Proper authority and market monitoring and mitigation could make the system work.

 

In the last few years we have watched appalled as the western U.S. electricity markets collapsed, taking with them the solvency and viability of several very large participants, including the California Power Exchange (PX).

In August, we watched in disbelief as blackouts spread almost instantaneously through New York, Canada, and the Midwest, leaving millions stranded without electricity for hours and days. There is a common thread. Today the Federal Energy Regulatory Commission (FERC) lacks clear statutory authority under the Federal Power Act (FPA) to do the tasks most policy-makers expect it to do: (1) regulate markets (though it has authority to regulate prices);

(2) ensure the reliability of the electric transmission system; and (3) ensure the adequacy of the nation's supply of generation. Moreover, the combination of the physical development of the system on a multi-state regional basis, and constitutional limitations, make it impracticable to assume states can effectively provide that authority.

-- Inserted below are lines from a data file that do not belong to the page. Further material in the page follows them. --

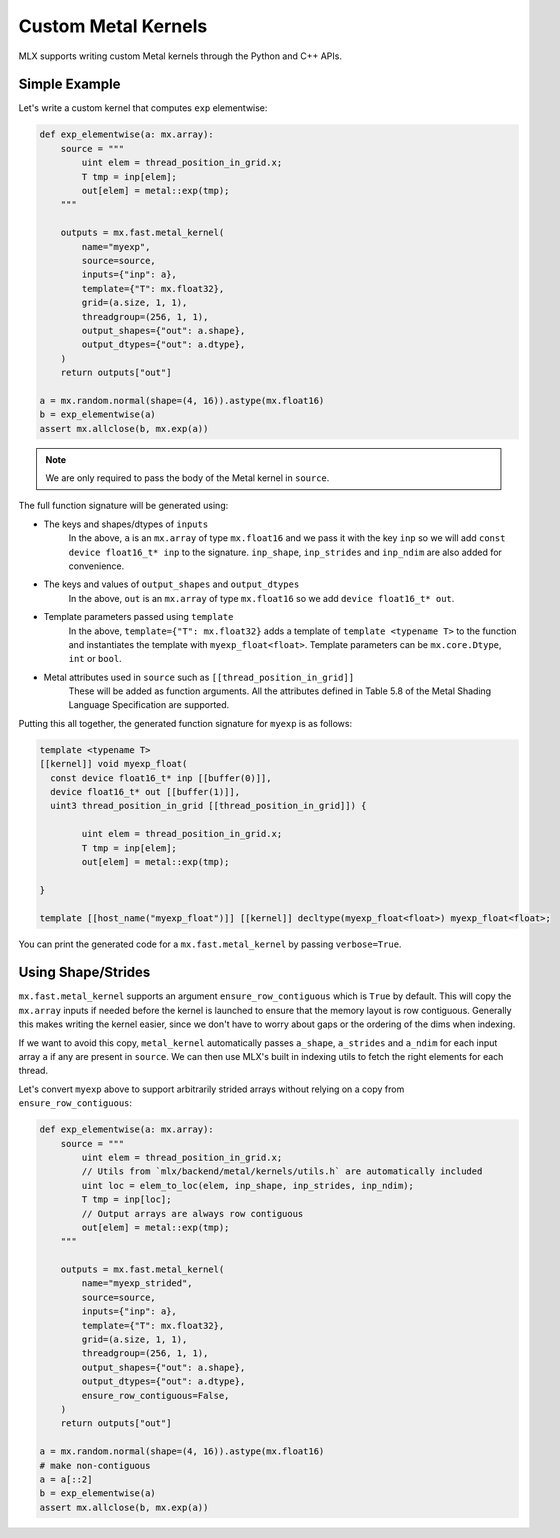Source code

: Custom Metal Kernels
====================

MLX supports writing custom Metal kernels through the Python and C++ APIs.

Simple Example
--------------

Let's write a custom kernel that computes ``exp`` elementwise:

.. code-block:: python

  def exp_elementwise(a: mx.array):
      source = """
          uint elem = thread_position_in_grid.x;
          T tmp = inp[elem];
          out[elem] = metal::exp(tmp);
      """

      outputs = mx.fast.metal_kernel(
          name="myexp",
          source=source,
          inputs={"inp": a},
          template={"T": mx.float32},
          grid=(a.size, 1, 1),
          threadgroup=(256, 1, 1),
          output_shapes={"out": a.shape},
          output_dtypes={"out": a.dtype},
      )
      return outputs["out"]

  a = mx.random.normal(shape=(4, 16)).astype(mx.float16)
  b = exp_elementwise(a)
  assert mx.allclose(b, mx.exp(a))

.. note::
    We are only required to pass the body of the Metal kernel in ``source``.

The full function signature will be generated using:

* The keys and shapes/dtypes of ``inputs``
    In the above, ``a`` is an ``mx.array`` of type ``mx.float16`` and we pass it with the key ``inp``
    so we will add ``const device float16_t* inp`` to the signature.
    ``inp_shape``, ``inp_strides`` and ``inp_ndim`` are also added for convenience.
* The keys and values of ``output_shapes`` and ``output_dtypes``
    In the above, ``out`` is an ``mx.array`` of type ``mx.float16``
    so we add ``device float16_t* out``.
* Template parameters passed using ``template``
    In the above, ``template={"T": mx.float32}`` adds a template of ``template <typename T>`` to the function
    and instantiates the template with ``myexp_float<float>``.
    Template parameters can be ``mx.core.Dtype``, ``int`` or ``bool``.
* Metal attributes used in ``source`` such as ``[[thread_position_in_grid]]``
    These will be added as function arguments.
    All the attributes defined in Table 5.8 of the Metal Shading Language Specification are supported.

Putting this all together, the generated function signature for ``myexp`` is as follows:

.. code-block:: cpp

  template <typename T>
  [[kernel]] void myexp_float(
    const device float16_t* inp [[buffer(0)]],
    device float16_t* out [[buffer(1)]],
    uint3 thread_position_in_grid [[thread_position_in_grid]]) {

          uint elem = thread_position_in_grid.x;
          T tmp = inp[elem];
          out[elem] = metal::exp(tmp);

  }

  template [[host_name("myexp_float")]] [[kernel]] decltype(myexp_float<float>) myexp_float<float>;

You can print the generated code for a ``mx.fast.metal_kernel`` by passing ``verbose=True``.

Using Shape/Strides
-------------------

``mx.fast.metal_kernel`` supports an argument ``ensure_row_contiguous`` which is ``True`` by default.
This will copy the ``mx.array`` inputs if needed before the kernel is launched to ensure that the memory layout is row contiguous.
Generally this makes writing the kernel easier, since we don't have to worry about gaps or the ordering of the dims
when indexing.

If we want to avoid this copy, ``metal_kernel`` automatically passes ``a_shape``, ``a_strides`` and ``a_ndim`` for each
input array ``a`` if any are present in ``source``.
We can then use MLX's built in indexing utils to fetch the right elements for each thread.

Let's convert ``myexp`` above to support arbitrarily strided arrays without relying on a copy from ``ensure_row_contiguous``:

.. code-block:: python

  def exp_elementwise(a: mx.array):
      source = """
          uint elem = thread_position_in_grid.x;
          // Utils from `mlx/backend/metal/kernels/utils.h` are automatically included
          uint loc = elem_to_loc(elem, inp_shape, inp_strides, inp_ndim);
          T tmp = inp[loc];
          // Output arrays are always row contiguous
          out[elem] = metal::exp(tmp);
      """

      outputs = mx.fast.metal_kernel(
          name="myexp_strided",
          source=source,
          inputs={"inp": a},
          template={"T": mx.float32},
          grid=(a.size, 1, 1),
          threadgroup=(256, 1, 1),
          output_shapes={"out": a.shape},
          output_dtypes={"out": a.dtype},
          ensure_row_contiguous=False,
      )
      return outputs["out"]

  a = mx.random.normal(shape=(4, 16)).astype(mx.float16)
  # make non-contiguous
  a = a[::2]
  b = exp_elementwise(a)
  assert mx.allclose(b, mx.exp(a))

Technology and economics have moved the industry far beyond the point where the state/federal division of 1935 can work. When there is less-than-robust demand response and unequal bargaining power between buyers and sellers, market behavior rules are required, but regulators need to have the right authority to craft effective rules. That authority does not currently exist for FERC in the Federal Power Act (FPA), and the issue of federal pre-emption makes it impracticable to assume states can effectively provide that authority.